In today's installment of the Project Euler series we have Problem 25: 1000-digit Fibonacci number, where we have to find the Fibonacci number with 1000 digits.

The Fibonacci sequence is defined by the recurrence relation:

$F_n = F_{n−1} + F_{n−2}$, where $F_1 = 1$ and $F_2 = 1$.

Hence the first 12 terms will be:

  • $F_1 = 1$
  • $F_2 = 1$
  • $F_3 = 2$
  • $F_4 = 3$
  • $F_5 = 5$
  • $F_6 = 8$
  • $F_7 = 13$
  • $F_8 = 21$
  • $F_9 = 34$
  • $F_{10} = 55$
  • $F_{11} = 89$
  • $F_{12} = 144$

The 12th term, $F_{12}, is the first term to contain three digits.

What is the index of the first term in the Fibonacci sequence to contain 1000 digits?

I am not sure about this problem. In Solution 2: Even Fibonacci numbers we constructed a Fibonacci sequence generator which has O(1) time per number. We can just use this one to enumerate the whole sequence and stop whenever we have found one with 1000 digits:

def solution_iterative() -> int:
    for i, f in enumerate(fibonacci_generator(), 2):
        if len(str(f)) >= 1000:
            return i

This runs in 26 ms and is quite sufficient for this problem.
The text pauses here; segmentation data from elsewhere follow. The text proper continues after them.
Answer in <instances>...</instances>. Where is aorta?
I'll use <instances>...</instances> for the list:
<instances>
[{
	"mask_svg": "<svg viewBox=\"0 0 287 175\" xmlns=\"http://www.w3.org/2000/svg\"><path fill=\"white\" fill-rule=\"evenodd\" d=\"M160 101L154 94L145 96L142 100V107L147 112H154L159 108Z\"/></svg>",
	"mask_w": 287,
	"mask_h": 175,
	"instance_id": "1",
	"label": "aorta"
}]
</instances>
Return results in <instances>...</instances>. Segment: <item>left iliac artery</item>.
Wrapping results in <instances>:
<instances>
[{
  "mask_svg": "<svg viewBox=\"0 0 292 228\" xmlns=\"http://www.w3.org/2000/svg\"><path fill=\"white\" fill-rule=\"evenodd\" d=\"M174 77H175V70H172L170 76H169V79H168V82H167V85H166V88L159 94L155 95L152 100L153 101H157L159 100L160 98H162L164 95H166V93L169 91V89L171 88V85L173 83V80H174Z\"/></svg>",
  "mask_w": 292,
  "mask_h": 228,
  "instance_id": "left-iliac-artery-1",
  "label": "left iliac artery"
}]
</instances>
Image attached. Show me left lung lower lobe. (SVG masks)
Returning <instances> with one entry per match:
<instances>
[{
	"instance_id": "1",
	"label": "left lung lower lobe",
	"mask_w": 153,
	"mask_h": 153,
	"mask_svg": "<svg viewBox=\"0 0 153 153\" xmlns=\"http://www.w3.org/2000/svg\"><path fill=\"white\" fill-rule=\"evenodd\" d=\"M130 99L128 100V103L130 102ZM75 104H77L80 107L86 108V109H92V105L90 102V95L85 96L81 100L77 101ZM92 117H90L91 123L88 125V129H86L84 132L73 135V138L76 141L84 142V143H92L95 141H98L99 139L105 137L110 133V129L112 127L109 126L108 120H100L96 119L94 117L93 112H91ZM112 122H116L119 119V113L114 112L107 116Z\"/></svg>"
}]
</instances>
Perhaps we can use the diagonalization of the the Fibonacci sequence to get it even faster? Taking the derivation from the website, we can write the number $F_n$ as such: $$ F_n = \frac{1}{\sqrt 5}(\phi^n - \psi^n) \,, $$ where $$ \phi = \frac{1 + \sqrt 5}{2} \,, \qquad \psi = \frac{1 - \sqrt 5}{2} \,. $$

We could just put in $F_n = 10^{1000}$ and solve for $n$. But how would one do that? The problem is that $\psi$ is negative and flips it sign with every iteration. One could just take a look at even or off $n$ and then analytically continue that function.

Then one would use a numerical equation solver to solve this equation for $n$ and just take a look at the Fibonacci numbers in that region. This could be done with an open method like Newton or secant. Of one could establish an upper bound and then use bisection.

The problem here are the IEEE floating point numbers with 64 bit. They can only go up to around $10^{307}$, which is not sufficient for the $10^{1000}$ that we want. Therefore we cannot compute these high numbers directly with the precision that we have. We would need to have around 300 bits of precision to pull that off. And we don't have this, the largest that NumPy offers are 256 bit. One could then use an arbitrary precision library to get this, but that will hardly be faster than just enumerating about 5000 Fibonacci numbers (the solution is 4,782).

So in the end, the straightforward solution is the best one.